Ela assentiu, e os dois ficaram abraçados por um certo tempo, apenas se beijando. Kanon estava fazendo um esforço hercúleo para não voltar a se mover. Mas June resolveu esse problema quando empurrava o quadril contra ele, procurando um contato maior. Já não doía mais, no entanto a situação era um pouco incomoda e ela precisava fazer alguma coisa para aliviar. Kanon não se conteve. Começou a mover-se dentro dela em ritmo diferente do que estava acostumado a fazer. Havia paixão, carinho, e ternura, tudo isso misturado numa coisa só. Abocanhou um dos mamilos fazendo June gemer alto. Por um instante seu corpo ficou tenso, imaginando que havia machucado-a. Ao ver o rosto afogueado de June, com os olhos brilhando de desejo procurou seus lábios, beijando lascivamente e aumentando o ritmo. June o agarrava como se ele fosse sua unica salvação. Os dois chegaram junto ao clímax, e parecia que o mundo ao redor deles havia se tornado um efeito de cores como um arco iris feito de estrelas cadentes. Kanon tentava controlar a respiração com a testa encostada na testa de June. Quando os dois conseguiram controlar a respiração, o ex-marina a beiju com paixão. Talvez aquele tenha sido o beijo mais longo que tiveram em suas vidas. Voltaram a ter a respiração ofegante. Kanon afastou o rosto para vê-la melhor. O rosto corado e alguns fios de cabelo grudavam na pele suada dela. Ela estava tão maravilhosa que não sabia se conseguiria resistir... Girando o corpo, a trouxe junto, e fez a cabeça dela repousar em seu tórax:
- Descanse um pouco. Ficarei até que consiga dormir.

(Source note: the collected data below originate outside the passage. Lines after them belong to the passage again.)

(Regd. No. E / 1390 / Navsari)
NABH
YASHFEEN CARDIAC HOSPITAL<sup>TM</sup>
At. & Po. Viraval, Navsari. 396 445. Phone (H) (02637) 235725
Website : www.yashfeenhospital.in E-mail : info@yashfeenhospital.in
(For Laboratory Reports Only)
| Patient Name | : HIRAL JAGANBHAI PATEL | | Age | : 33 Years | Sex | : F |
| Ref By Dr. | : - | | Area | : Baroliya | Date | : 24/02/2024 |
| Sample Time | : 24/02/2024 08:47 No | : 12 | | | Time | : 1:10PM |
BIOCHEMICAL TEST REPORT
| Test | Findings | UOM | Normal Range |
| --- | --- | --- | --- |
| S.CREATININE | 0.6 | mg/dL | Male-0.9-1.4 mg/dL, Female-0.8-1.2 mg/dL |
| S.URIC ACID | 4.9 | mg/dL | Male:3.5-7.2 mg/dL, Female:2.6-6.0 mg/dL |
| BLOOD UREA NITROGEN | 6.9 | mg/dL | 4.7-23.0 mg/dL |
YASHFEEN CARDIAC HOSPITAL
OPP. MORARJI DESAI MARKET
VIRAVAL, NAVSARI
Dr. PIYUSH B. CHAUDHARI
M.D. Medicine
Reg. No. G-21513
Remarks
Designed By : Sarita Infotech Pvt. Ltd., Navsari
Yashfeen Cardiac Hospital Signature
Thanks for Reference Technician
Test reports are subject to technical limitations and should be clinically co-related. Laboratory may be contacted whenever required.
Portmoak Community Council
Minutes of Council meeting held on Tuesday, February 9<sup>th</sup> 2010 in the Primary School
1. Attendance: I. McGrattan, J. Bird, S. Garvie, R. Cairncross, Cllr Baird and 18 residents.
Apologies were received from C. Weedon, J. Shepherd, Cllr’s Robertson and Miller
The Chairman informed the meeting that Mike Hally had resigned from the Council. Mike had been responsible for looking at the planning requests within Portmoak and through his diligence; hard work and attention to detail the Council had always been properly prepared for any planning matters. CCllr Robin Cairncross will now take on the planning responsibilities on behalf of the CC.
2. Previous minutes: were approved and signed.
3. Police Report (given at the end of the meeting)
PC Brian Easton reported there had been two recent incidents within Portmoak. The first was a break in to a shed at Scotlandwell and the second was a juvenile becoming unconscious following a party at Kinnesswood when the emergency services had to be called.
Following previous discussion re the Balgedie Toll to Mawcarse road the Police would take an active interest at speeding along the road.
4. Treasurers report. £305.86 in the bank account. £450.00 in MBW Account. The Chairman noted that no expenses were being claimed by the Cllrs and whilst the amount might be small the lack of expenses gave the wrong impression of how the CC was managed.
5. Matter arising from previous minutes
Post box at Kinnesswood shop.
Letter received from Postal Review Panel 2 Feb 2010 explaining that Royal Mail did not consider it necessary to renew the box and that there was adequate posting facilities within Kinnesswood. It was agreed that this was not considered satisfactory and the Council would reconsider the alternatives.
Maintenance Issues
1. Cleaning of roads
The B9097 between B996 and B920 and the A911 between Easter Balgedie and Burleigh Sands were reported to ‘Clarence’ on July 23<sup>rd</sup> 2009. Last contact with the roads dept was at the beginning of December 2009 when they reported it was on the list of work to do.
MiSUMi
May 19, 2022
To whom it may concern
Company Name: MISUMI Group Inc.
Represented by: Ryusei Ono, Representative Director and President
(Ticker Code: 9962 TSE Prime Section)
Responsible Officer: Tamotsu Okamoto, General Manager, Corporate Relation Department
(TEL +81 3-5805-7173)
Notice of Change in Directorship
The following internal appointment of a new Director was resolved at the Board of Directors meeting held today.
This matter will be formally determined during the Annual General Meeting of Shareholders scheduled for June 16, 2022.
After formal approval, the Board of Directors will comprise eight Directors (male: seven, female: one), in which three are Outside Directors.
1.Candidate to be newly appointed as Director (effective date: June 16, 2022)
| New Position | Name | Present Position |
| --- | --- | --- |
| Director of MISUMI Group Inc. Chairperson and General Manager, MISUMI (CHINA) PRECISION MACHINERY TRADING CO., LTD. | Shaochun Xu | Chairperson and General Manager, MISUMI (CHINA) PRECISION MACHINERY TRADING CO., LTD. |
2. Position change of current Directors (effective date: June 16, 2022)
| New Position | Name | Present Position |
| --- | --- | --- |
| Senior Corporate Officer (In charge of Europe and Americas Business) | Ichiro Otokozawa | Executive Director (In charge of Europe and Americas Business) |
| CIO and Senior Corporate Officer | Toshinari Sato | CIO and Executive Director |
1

- Kanon... - June se interrompeu por alguns segundos, mas depois acabou murmurando quase inaudível. - Eu te amo...
Templo de gêmeos
Saga estava voltando para seu quarto, levando uma bandeja com sanduíches, suco, café fumegante, e algumas frutas. Imaginava que a fraqueza que havia abatido aquela mulher se devia há tanto tempo sem se alimentar. Tentou não pensar no que havia acontecido na casa de escorpião, mas ao se lembrar o estado em que seu irmão tinha entrado em casa, coisa boa não seria. Aquela mulher parecia ter um péssimo dom para atrair homens que não valem a pena ter nem como amante. Mal passou essa ideia por sua cabeça e já estava se censurando por ter aquele tipo de pensamento. Kanon era seu único irmão, então seu dever como irmão dizia que era errado pensar assim dele. Já o Milo era seu companheiro de armadura como os outros cavaleiros. Quem era ele para pensar mal dos outros quando no passado havia feito tanta coisa ruim? A verdade era que Saga era uma pessoa fechada para falar com alguém assuntos que diziam respeito a seus sentimentos. Talvez se tivesse tomado uma atitude quando conheceu June de camaleão provavelmente não estaria com aquela sensação de perda esmagando seu coração.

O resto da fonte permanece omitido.